You won’t look like you’re stepping into a business-meeting if you bring a notebook and a pen. Write down anything you want to discuss. Bring your child’s report card as a reference. Just like I tell your children, It is okay to ask questions. Personally, I don’t think it’s rude to inquire about report card scores or even what your child reports to you at home. Most teachers are happy to explain and talk about truly anything.

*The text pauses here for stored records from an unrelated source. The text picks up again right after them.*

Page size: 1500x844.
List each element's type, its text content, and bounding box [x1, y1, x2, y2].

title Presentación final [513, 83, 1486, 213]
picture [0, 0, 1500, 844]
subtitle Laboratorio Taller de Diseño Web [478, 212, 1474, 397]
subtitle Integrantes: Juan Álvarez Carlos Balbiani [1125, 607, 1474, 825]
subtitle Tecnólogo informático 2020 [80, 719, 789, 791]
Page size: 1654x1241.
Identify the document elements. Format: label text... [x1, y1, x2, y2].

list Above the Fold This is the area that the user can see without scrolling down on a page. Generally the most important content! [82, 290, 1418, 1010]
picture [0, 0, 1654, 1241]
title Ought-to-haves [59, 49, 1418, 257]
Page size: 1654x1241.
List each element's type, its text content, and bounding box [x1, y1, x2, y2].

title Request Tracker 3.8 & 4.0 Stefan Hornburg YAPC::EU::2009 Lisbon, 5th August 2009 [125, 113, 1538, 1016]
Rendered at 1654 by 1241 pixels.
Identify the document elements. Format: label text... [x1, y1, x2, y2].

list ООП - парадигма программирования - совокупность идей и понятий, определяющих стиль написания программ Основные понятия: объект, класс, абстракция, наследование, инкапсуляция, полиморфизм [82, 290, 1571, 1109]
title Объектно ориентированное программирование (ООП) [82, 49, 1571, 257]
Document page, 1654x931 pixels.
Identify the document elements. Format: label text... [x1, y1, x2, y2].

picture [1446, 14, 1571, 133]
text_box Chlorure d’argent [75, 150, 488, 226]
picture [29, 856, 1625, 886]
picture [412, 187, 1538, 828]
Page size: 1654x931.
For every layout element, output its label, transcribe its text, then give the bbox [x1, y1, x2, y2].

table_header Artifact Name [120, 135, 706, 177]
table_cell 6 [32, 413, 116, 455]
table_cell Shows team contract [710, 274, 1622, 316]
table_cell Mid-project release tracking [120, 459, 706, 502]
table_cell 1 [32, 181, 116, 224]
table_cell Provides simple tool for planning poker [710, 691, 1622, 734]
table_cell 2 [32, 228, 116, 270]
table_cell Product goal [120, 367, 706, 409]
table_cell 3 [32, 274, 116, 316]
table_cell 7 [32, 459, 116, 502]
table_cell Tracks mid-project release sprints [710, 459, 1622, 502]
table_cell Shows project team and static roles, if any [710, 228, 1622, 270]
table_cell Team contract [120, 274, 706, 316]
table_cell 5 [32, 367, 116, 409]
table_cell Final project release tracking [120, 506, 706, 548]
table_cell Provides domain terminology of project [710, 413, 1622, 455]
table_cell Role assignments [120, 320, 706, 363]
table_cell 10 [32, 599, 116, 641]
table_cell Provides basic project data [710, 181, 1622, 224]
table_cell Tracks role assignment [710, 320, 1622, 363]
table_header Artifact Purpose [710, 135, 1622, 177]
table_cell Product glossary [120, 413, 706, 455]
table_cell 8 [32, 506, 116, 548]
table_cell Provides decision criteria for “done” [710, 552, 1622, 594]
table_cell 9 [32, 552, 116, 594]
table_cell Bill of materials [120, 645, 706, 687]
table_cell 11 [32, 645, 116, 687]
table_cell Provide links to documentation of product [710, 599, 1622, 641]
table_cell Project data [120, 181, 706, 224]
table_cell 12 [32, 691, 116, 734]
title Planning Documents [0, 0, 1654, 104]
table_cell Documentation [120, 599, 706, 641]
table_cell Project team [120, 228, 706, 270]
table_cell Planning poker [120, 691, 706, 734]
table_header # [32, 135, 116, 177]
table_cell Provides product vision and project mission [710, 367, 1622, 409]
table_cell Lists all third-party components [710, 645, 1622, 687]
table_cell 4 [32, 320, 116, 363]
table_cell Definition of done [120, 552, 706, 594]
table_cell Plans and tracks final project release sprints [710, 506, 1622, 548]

2. It’s okay to show emotions

Sometimes children struggle- at home or at school. Sometimes they struggle in both places. They can struggle behaviorally, emotionally, or with academic content. Sometimes it’s indicative of something major that will impact your child’s life in school for years to come. Sometimes, it’s just a bump-in-the-road. Sometimes children say things like, “My work is too hard. I don’t like to read.” or “I don’t have any friends on the playground.” I’m not a parent, but I can imagine how painful and difficult those things are to hear. It’s okay to tell me that you’re worried. Chances are, I might be worried, too. I care about every aspect of your child.

3. I can’t see everything

Boy, I wish I could. Sometimes I miss something- like an unkind word muttered from one student to another. I encourage your children to talk to me when something is bothering them. I hope you will do the same.

4. Interrupt me

Well, maybe not literally, but you know what I mean. Sometimes I get on such a roll.  Please feel free to jump-in whenever necessary.

5. This is not ‘it’

We can meet again. (And again and again.) We can meet as many times as we need to. It is never a bother to have a phone conversation or meet in person. Yes, I do have 18 other students, but they all matter. We will be together for another 100+ days, and I know we can find time.